*DIRECTIONS:*
Sort through the data and copy the lines holding the word "have".
Start of SUPPLIED RECORDS
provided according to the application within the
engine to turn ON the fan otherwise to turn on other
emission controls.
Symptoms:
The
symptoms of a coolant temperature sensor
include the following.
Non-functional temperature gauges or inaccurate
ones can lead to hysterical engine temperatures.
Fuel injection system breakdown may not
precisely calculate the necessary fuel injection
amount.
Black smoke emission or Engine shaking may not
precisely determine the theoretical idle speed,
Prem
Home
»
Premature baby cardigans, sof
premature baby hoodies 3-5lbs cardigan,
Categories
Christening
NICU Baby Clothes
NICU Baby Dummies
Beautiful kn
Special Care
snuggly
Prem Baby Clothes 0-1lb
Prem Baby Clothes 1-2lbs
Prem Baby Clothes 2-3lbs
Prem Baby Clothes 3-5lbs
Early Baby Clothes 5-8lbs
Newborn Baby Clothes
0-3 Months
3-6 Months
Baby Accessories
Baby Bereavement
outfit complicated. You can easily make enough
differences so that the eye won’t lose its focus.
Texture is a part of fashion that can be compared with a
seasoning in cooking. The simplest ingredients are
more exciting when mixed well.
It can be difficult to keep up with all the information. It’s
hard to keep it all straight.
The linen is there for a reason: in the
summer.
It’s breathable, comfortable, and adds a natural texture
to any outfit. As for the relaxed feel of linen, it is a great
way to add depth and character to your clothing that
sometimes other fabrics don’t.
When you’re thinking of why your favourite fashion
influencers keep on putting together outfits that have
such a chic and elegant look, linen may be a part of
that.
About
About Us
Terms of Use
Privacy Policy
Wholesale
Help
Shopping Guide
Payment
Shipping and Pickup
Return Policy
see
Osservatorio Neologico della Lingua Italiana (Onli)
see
End of SUPPLIED RECORDS
Start of SUPPLIED RECORDS
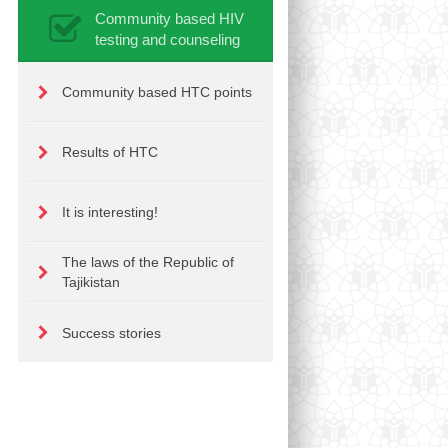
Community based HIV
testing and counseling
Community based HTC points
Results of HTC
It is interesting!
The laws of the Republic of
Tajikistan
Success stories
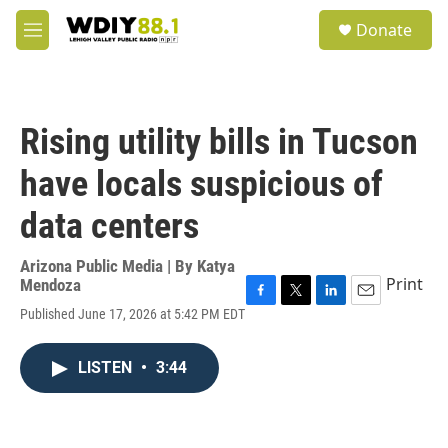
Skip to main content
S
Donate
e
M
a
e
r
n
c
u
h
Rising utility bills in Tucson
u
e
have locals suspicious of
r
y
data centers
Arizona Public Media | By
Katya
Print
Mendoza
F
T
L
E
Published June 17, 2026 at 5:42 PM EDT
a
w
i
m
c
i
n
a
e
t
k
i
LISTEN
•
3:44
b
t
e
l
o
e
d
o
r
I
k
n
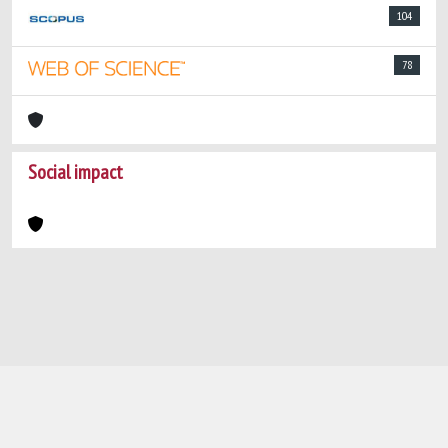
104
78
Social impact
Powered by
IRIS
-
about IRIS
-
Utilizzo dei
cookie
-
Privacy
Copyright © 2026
End of SUPPLIED RECORDS
*WRITTEN SOLUTION:*
influencers keep on putting together outfits that have
have locals suspicious of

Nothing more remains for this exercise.